Un ponte tra fede e scienza
Il percorso di Leone XIV sembra quasi predestinato a questo compito: una laurea in matematica prima di entrare nell’ordine agostiniano, un’esperienza pastorale tra Nord e Sud America, e una sensibilità particolare verso le questioni sociali. Questa formazione interdisciplinare gli permette di parlare con autorevolezza di tecnologia senza cedere né al facile entusiasmo né alla condanna aprioristica.
In questo suo cammino, il Pontefice può contare su figure che hanno già tracciato sentieri importanti nel dialogo tra etica e intelligenza artificiale. Tra questi spicca Padre Paolo Benanti, francescano e ingegnere, nominato dal governo italiano presidente della Commissione sull’intelligenza artificiale e consulente del Vaticano sulle questioni digitali. Benanti siede anche nella commissione ONU per l’etica digitale, incarnando quel ponte tra religione e tecnologia che Leone XIV sembra voler rafforzare. Ci riuscirà?
Leone XIV e la strada (in salita) verso un “nuovo umanesimo digitale”
La visione che potrebbe emergere dal pontificato di Leone XIV si orienta verso quello che alcuni commentatori hanno definito un “nuovo umanesimo digitale”. Non si tratta di rifiutare l’innovazione tecnologica, ma di guidarla verso un modello di sviluppo che metta al centro la persona umana, la cooperazione globale e la sostenibilità.
Il rischio maggiore che il Pontefice intravede è quello di una dipendenza eccessiva dai mezzi dell’intelligenza artificiale, che “potrebbe ridurre la capacità umana di decisione autonoma e di azione responsabile”. Un timore già espresso nella nota vaticana Antiqua et Nova, pubblicata a gennaio 2025, che sottolineava come la dignità umana non possa essere ridotta a un insieme di dati.
Le sfide concrete
Nel nostro quotidiano, l’intelligenza artificiale solleva già questioni etiche urgenti: chi è responsabile quando un algoritmo discrimina o danneggia qualcuno?
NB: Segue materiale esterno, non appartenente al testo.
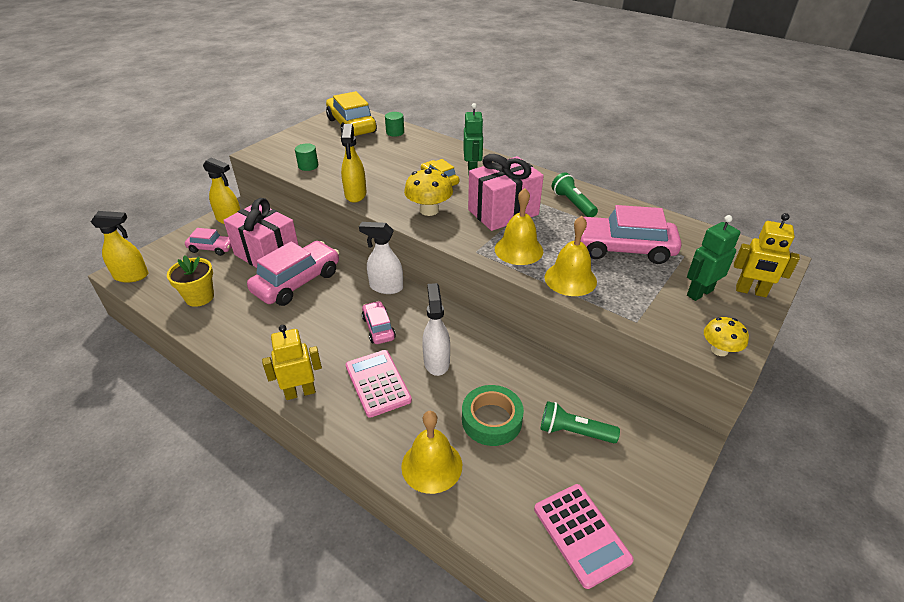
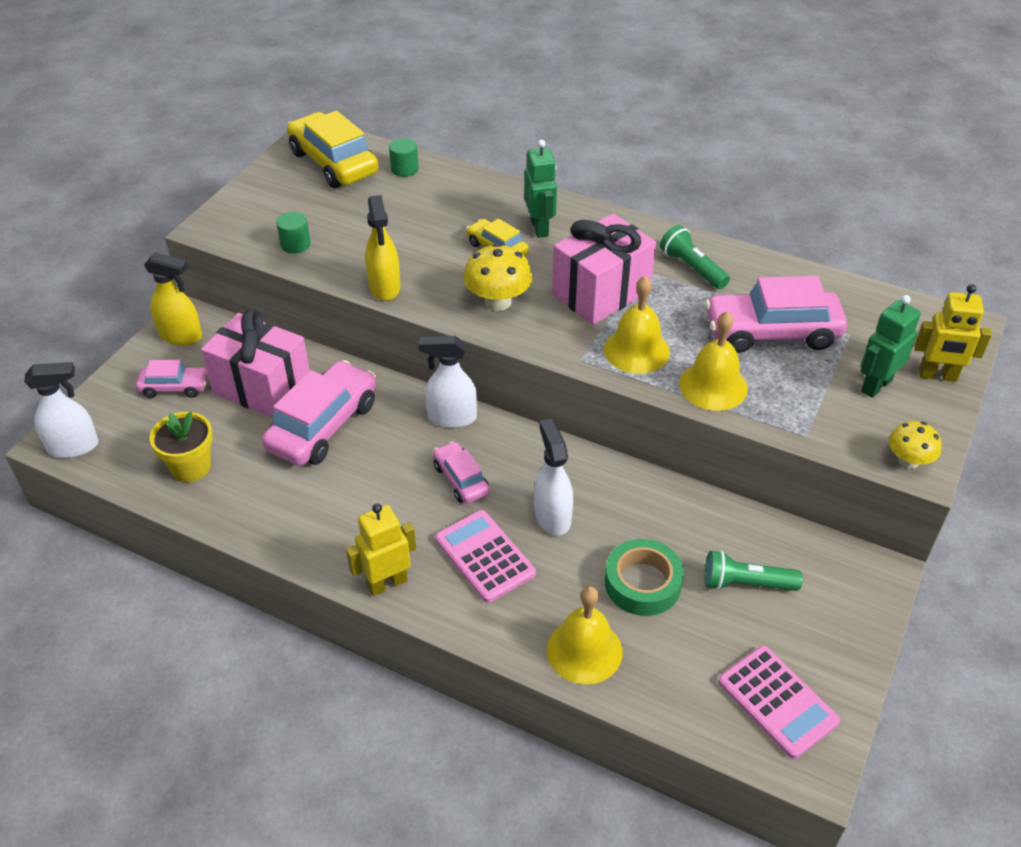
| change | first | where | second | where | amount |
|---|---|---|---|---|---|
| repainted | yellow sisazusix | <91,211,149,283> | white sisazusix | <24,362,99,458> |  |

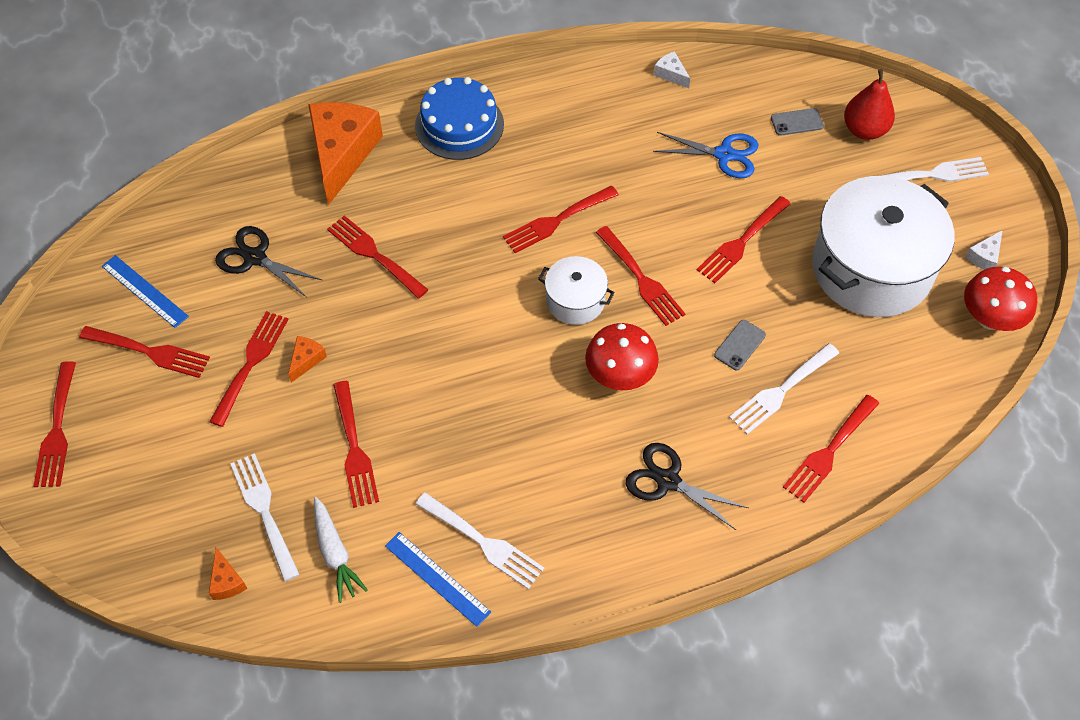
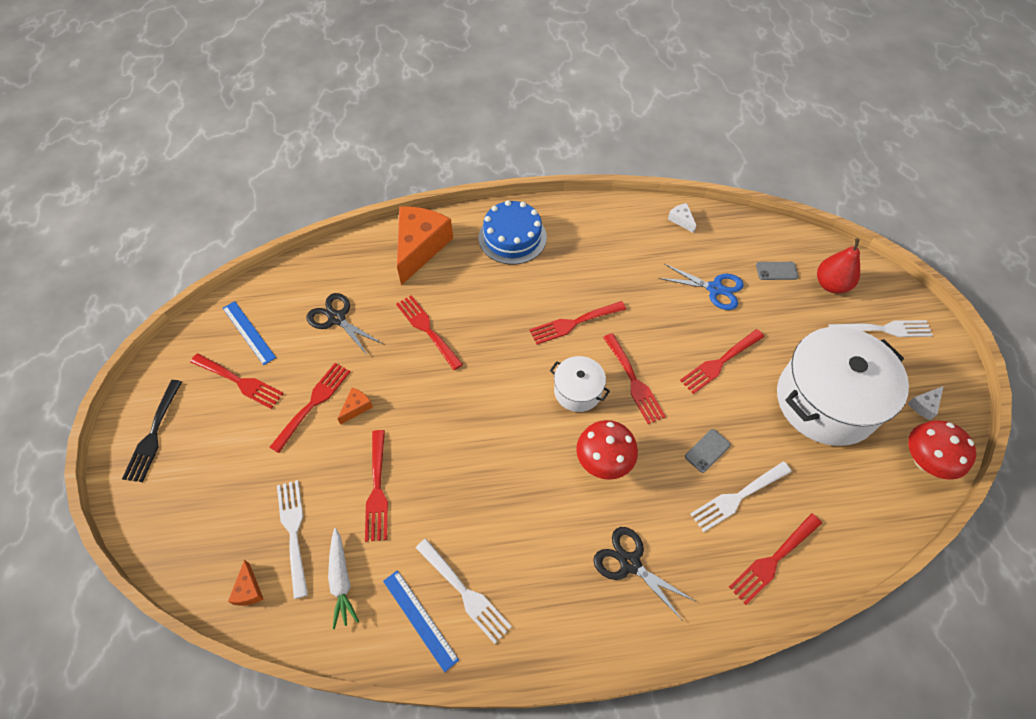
| change | first | where | second | where | amount |
|---|---|---|---|---|---|
| repainted | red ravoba | <33,361,76,487> | black ravoba | <122,380,182,482> |  |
Come proteggere i lavoratori sostituiti dall’automazione? In che modo garantire che le decisioni cruciali restino sotto controllo umano?
Leone XIV sembra particolarmente attento a questa dimensione concreta, allontanandosi da discussioni teoriche per toccare il cuore delle preoccupazioni delle persone comuni. In un’epoca in cui l’IA può licenziare, assumere o escludere individui, diventa fondamentale stabilire limiti etici chiari e riaffermare il primato dell’umano.
La sfida che il Papa lancia non è solo pastorale, ma profondamente politica nel senso più nobile del termine: una chiamata a ripensare le basi della giustizia sociale nell’era digitale, dove la tecnologia sia strumento di liberazione e non di oppressione. È una strada, lo sapete, complicatissima e non scontata: un progetto più destinato a fallire che a riuscire. Vedremo se il matematico nato a Chicago e diventato erede di Pietro riuscirà a lastricarne almeno un pezzo, perché forse mai come oggi la religione può rappresentare un contrappeso importante alla disumanità, anche per chi non crede.